Search code examples
pythonpandassequencespss-modeler

How to returns the number of records that have passed since EXPR in Python


I'm trying to replicate the IBM SPSS function @SINCE using Python and Pandas, but unfortunately, I've got stuck in a part of my process. Is there a direct function that replicates IBM SPSS CLEM @SINCE using python?

Here is the link for more info: Link

IMB @SINCE function description

"This function returns the offset of the last record where this condition was true--that is, the number of records before this one in which the condition was true.
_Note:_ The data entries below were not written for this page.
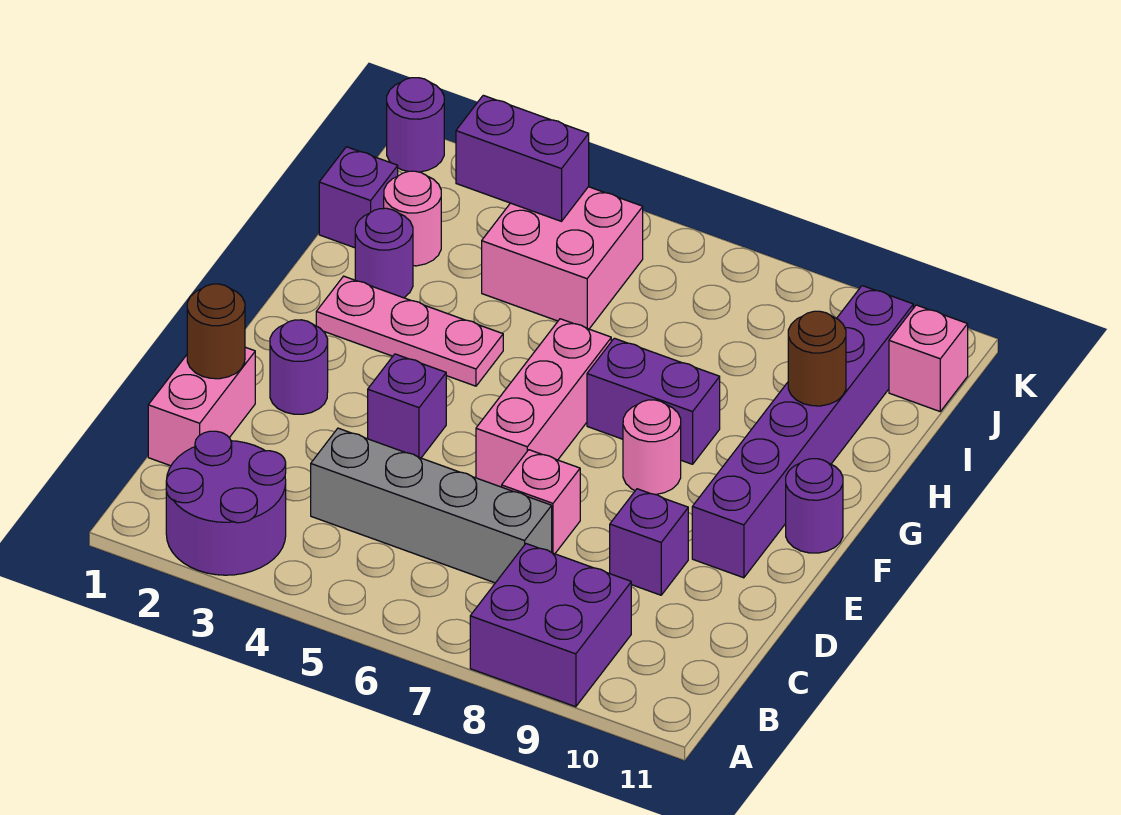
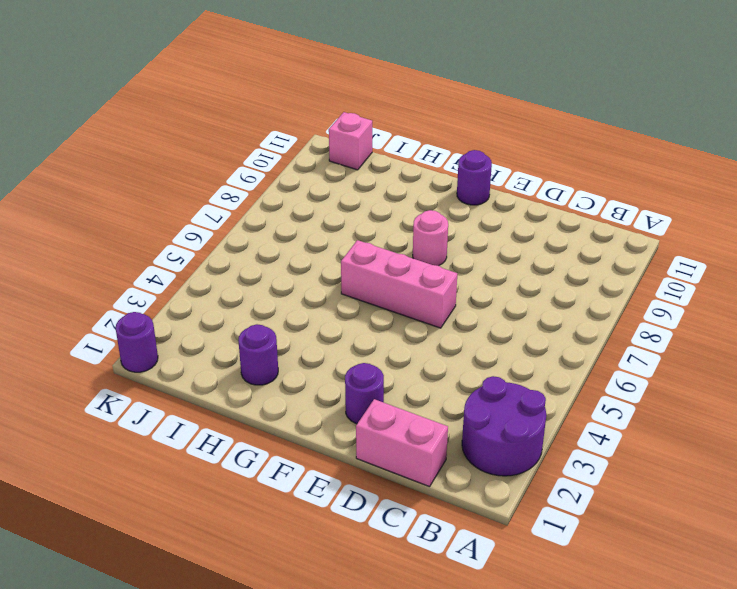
none -> purple 2x2 brick [470,544,631,707]
none -> grey 1x4 brick [311,428,552,583]
none -> pink 1x1 brick [502,450,580,554]

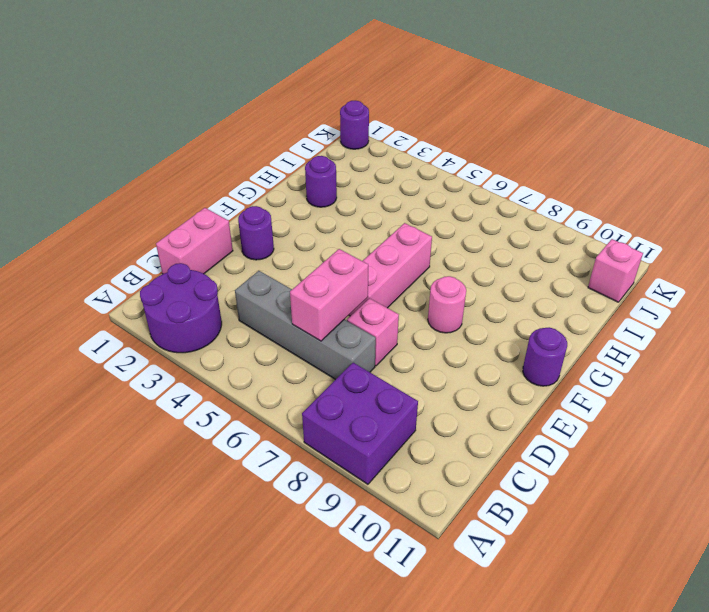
pink 1x2 brick [290,249,368,341] -> none
none -> purple 1x1 brick [610,489,688,595]
none -> purple 1x1 brick [368,354,446,458]
none -> purple 1x6 brick [692,286,913,578]

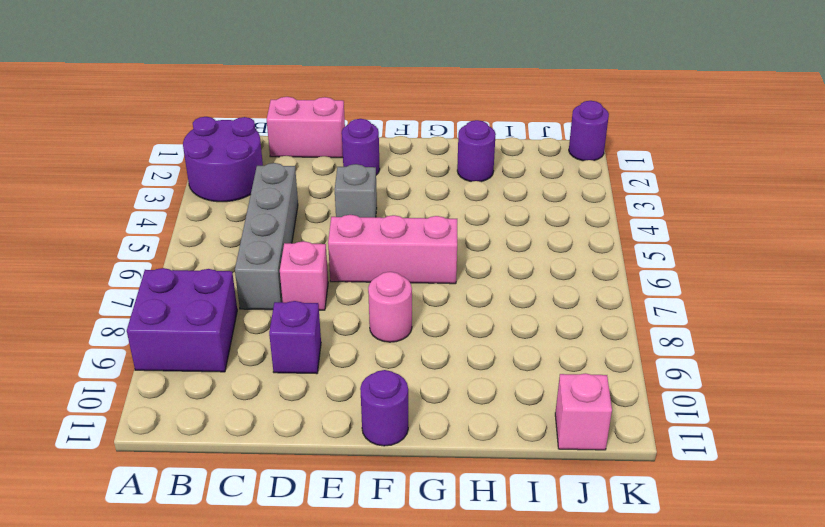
grey 1x1 brick [335,164,377,217] -> purple 1x1 brick [368,354,446,458]
none -> purple 1x6 brick [692,286,913,578]
none -> pink 1x3 plate [316,276,503,386]
none -> purple 1x2 brick [587,338,720,464]

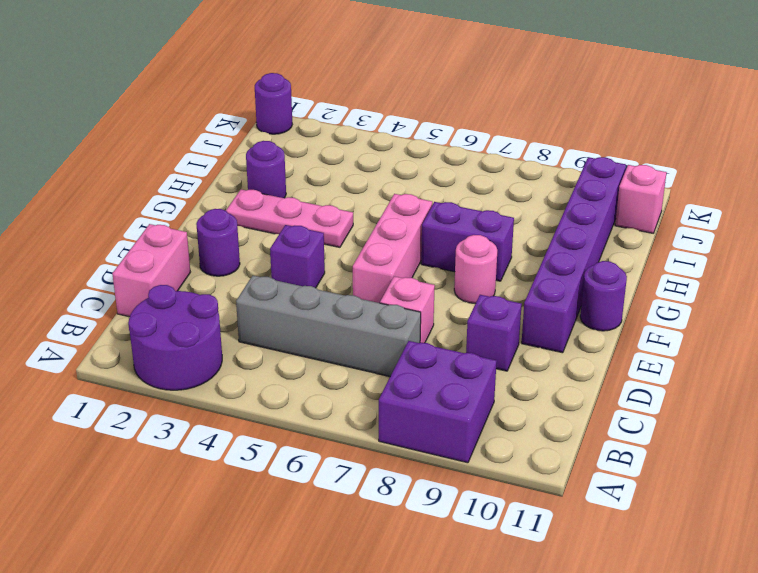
none -> purple 1x1 brick [319,147,398,248]
none -> pink 1x1 round brick [384,171,441,266]
none -> pink 2x2 brick [482,187,643,329]

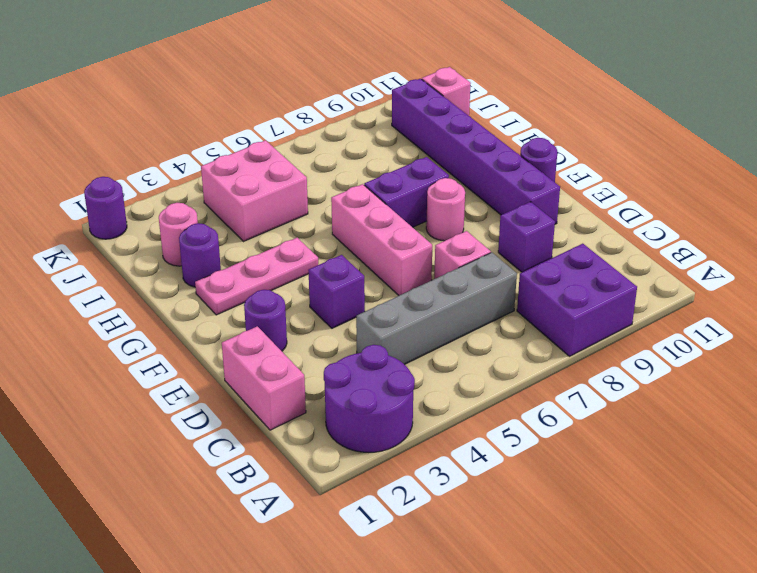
none -> purple 1x1 brick [319,147,398,248]
none -> brown 1x1 round brick [187,284,245,379]
none -> brown 1x1 round brick [788,311,846,406]

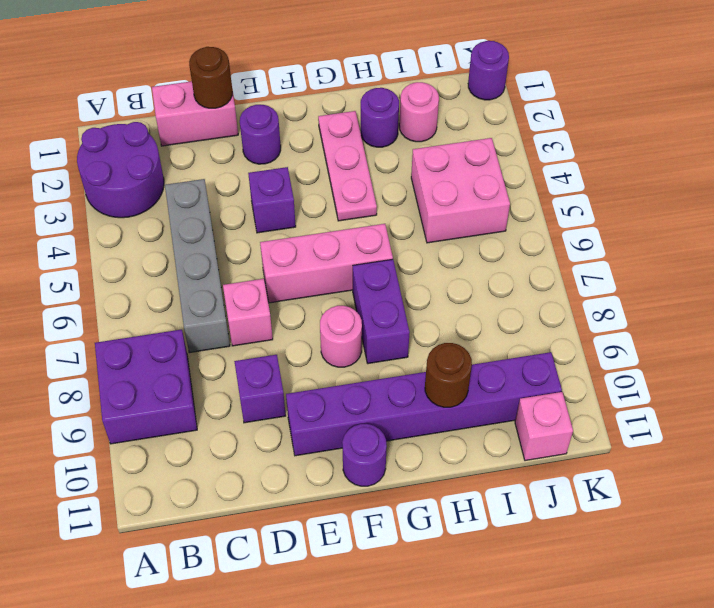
none -> purple 1x1 brick [319,147,398,248]
none -> purple 1x2 brick [456,95,589,221]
If the condition has never been true, @SINCE returns @INDEX + 1." (IBM, 2020)

I've been trying to replicate this function from scratch, but I haven't find the right way to do it:

How do I do this with pandas and Python?

Here the problem,

My data looks like this:

Original Data

+------+----------+
| Type | Flag     |
+------+----------+
| d    |          |
+------+----------+
| A    | myStatus |
+------+----------+
| c    |          |
+------+----------+
| B    | myStatus |
+------+----------+
| c    |          |
+------+----------+
| c    | myStatus |
+------+----------+
| c    |          |
+------+----------+
| d    |          |
+------+----------+
| d    |          |
+------+----------+
| A    | myStatus |
+------+----------+

In IBM SPSS I use this formula to get this data:

if Type = 'A' or Type = 'B' then @SINCE(Flag = 'myStatus') else -1 endif

And this is the output:

+------+----------+----------------+
| Type | Flag     | Expected Count |
+------+----------+----------------+
| d    |          | -1             |
+------+----------+----------------+
| A    | myStatus | 0              |
+------+----------+----------------+
| c    |          | -1             |
+------+----------+----------------+
| B    | myStatus | 2              |
+------+----------+----------------+
| c    |          | -1             |
+------+----------+----------------+
| c    | myStatus | -1             |
+------+----------+----------------+
| c    |          | -1             |
+------+----------+----------------+
| d    |          | -1             |
+------+----------+----------------+
| d    |          | -1             |
+------+----------+----------------+
| A    | myStatus | 4              |
+------+----------+----------------+

Solution

  • So, I found the way to fix this problem: here is the code:

    df = pd.DataFrame({"Type":["d", "A", "c", "B", "c", "c", "c", "d", "d", "A"],
                   "Flag":[np.nan, "myStatus", np.nan, "myStatus", np.nan, "myStatus", np.nan, np.nan, np.nan, "myStatus"]})
    

    Function to solve the problem:

    def spssSince(df):
       df_temp = df
       df_temp = df[df.Flag=="myStatus"]
       df_temp['last_ind'] = df_temp.index
       df_temp['last_ind'] = df_temp.last_ind.shift(1)
       df_temp['last_ind'] = df_temp['last_ind'].fillna(1)
       df_temp["Expected Count"] = df_temp.index - df_temp.last_ind
       df_temp.loc[~df_temp.Type.isin(["A", "B"]), "Expected Count"] = -1
       DFreturn = pd.merge(left=df, right=df_temp.drop(['Type', 'Flag', 'last_ind'], axis=1), how="left", left_index=True, right_index=True)
       DFreturn["Expected Count"] = DFreturn["Expected Count"].fillna(-1)
       return DFreturn
    

    Basically the function calculates the last SINCE value from a condition, calculating the actual index among the index that has the validation (using shift()).